I am so excited for you! I can't wait to "meet" your new bundle of radiculous joy!
Mmmm, I miss the wind (and bug splatter) in my face, too. G is so lucky.
Glad everything is going so well. Tara seemed to calm when she found out we were adding on to our family, too (we were only planning on fostering last year ha ha ha ha). It is like it gives them something else to focus their energy on rather than being a poop.
I am still trying on the SAHM business. It IS weird how pacing the day is different. Hard to peg what is going to work that day or not. Genea is in school so I am home with Teena in the days.
The SAHM thing is still new 6 months in! I am not sure that I willever get used to it but I couldn't imagine trying to do this any other way.
Hey, Thanks for your sweet comment. It makes me feel loved and connected to know that others are praying for me...and for our family in the making.

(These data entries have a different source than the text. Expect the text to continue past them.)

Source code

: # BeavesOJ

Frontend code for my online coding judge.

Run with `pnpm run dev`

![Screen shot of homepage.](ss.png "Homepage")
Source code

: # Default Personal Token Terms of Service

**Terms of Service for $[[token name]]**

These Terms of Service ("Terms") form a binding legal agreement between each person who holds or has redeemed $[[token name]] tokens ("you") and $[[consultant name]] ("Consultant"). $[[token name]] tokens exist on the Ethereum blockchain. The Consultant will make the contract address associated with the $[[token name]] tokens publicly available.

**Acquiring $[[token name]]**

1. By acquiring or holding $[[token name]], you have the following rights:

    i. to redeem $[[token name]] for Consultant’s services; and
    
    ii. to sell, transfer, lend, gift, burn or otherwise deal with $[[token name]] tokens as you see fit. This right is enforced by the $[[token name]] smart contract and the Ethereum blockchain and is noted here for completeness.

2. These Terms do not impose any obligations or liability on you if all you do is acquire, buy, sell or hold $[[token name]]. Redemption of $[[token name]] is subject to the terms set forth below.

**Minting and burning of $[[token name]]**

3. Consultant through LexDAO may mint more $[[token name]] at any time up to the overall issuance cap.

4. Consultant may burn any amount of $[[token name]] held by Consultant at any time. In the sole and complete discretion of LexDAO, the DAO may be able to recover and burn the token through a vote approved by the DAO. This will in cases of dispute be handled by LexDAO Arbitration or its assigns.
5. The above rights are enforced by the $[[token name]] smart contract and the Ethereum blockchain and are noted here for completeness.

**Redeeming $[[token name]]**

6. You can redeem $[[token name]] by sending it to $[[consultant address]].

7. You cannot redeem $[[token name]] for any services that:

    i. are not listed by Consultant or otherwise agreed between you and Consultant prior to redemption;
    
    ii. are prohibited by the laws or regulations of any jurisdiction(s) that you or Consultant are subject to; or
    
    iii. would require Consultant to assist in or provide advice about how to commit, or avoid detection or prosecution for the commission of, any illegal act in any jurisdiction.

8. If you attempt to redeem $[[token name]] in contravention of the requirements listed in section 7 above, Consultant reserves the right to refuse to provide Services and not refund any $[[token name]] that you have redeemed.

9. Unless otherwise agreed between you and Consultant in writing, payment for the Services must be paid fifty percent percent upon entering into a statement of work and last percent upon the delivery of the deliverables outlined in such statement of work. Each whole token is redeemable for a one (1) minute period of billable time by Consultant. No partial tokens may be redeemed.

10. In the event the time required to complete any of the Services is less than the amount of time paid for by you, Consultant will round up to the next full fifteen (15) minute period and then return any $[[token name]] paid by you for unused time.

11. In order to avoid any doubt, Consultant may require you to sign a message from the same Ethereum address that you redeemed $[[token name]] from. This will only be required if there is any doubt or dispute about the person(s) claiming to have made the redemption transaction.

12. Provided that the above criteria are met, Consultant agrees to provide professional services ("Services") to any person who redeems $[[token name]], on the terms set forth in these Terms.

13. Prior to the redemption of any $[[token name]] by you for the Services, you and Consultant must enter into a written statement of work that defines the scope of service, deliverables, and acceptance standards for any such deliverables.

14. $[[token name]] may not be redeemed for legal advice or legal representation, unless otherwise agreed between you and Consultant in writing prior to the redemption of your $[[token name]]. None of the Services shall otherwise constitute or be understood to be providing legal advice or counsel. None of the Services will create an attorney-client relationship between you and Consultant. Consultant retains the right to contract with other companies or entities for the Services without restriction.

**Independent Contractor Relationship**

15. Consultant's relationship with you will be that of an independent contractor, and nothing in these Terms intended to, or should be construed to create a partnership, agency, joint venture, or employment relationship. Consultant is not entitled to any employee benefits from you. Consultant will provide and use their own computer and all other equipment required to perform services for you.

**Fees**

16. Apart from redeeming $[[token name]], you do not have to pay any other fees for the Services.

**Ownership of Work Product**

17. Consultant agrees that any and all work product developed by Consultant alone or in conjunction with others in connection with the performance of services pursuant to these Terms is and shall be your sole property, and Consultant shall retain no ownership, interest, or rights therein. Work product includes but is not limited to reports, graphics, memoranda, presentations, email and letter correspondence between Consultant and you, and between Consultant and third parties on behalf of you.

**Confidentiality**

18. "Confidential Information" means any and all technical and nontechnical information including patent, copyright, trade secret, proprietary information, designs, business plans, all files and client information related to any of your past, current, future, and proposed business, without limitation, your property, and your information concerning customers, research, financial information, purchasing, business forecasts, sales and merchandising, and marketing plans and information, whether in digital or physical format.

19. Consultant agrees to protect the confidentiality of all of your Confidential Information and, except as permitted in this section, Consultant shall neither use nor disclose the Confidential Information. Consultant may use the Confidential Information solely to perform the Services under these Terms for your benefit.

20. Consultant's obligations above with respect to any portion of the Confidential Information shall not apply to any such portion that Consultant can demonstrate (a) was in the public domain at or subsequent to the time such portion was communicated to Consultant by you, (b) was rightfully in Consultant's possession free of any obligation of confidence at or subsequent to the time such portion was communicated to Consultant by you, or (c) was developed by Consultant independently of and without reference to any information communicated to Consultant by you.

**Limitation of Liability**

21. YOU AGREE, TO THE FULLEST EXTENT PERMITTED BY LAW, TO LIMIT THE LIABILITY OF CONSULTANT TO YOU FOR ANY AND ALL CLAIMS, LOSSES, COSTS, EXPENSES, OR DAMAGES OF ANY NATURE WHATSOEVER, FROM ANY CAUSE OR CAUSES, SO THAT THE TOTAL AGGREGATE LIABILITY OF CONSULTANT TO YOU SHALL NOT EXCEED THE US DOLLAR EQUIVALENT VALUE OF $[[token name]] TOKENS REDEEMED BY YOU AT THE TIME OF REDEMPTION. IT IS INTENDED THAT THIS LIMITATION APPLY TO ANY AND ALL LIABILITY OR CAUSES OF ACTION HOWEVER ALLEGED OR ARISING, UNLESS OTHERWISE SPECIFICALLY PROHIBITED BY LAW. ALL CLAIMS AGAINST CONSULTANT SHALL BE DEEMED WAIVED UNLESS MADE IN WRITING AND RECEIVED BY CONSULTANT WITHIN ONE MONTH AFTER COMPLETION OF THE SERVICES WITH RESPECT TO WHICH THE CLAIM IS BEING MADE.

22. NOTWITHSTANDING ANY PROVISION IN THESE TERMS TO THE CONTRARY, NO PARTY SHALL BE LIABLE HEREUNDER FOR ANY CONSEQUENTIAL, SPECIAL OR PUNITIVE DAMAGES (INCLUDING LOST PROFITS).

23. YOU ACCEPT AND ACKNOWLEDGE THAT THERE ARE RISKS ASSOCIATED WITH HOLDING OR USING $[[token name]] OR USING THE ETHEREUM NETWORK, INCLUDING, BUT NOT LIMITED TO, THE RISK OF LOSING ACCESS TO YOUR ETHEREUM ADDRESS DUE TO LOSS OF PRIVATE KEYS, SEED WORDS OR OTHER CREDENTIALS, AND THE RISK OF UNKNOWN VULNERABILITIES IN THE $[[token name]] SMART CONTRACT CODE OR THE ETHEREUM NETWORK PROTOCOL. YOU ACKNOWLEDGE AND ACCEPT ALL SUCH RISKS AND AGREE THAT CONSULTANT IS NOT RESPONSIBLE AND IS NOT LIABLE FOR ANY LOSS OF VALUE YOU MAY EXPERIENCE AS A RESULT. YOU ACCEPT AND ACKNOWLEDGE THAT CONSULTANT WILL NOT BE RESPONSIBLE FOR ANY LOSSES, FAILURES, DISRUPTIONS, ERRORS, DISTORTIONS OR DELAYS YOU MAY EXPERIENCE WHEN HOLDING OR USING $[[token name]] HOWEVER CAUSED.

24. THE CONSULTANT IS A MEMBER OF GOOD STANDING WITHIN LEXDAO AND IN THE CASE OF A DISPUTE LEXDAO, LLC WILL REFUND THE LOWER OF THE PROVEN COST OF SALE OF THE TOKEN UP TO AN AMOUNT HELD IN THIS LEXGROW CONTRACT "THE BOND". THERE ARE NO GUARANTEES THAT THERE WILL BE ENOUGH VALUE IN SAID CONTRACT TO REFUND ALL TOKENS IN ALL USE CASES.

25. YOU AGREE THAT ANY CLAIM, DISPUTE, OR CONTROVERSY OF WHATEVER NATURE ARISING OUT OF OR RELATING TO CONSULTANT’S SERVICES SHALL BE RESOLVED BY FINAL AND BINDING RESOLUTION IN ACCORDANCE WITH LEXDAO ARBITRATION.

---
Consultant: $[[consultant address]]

I am so inspired by you and J. Jealous...but inspired :)
Hannah
I am awed by you!
Jeff has suggested adopting again, he wants a boy. The thought of starting from square one again with all the behaviors makes me break out in hives! I am meant to be a Mom to one - and one ONLY!!!
Utah?? You used to ride in Utah?? wahhhhh.
Can't believe you are going to do it again. I wish every child could be as lucky as J and the next one with you for the mommy.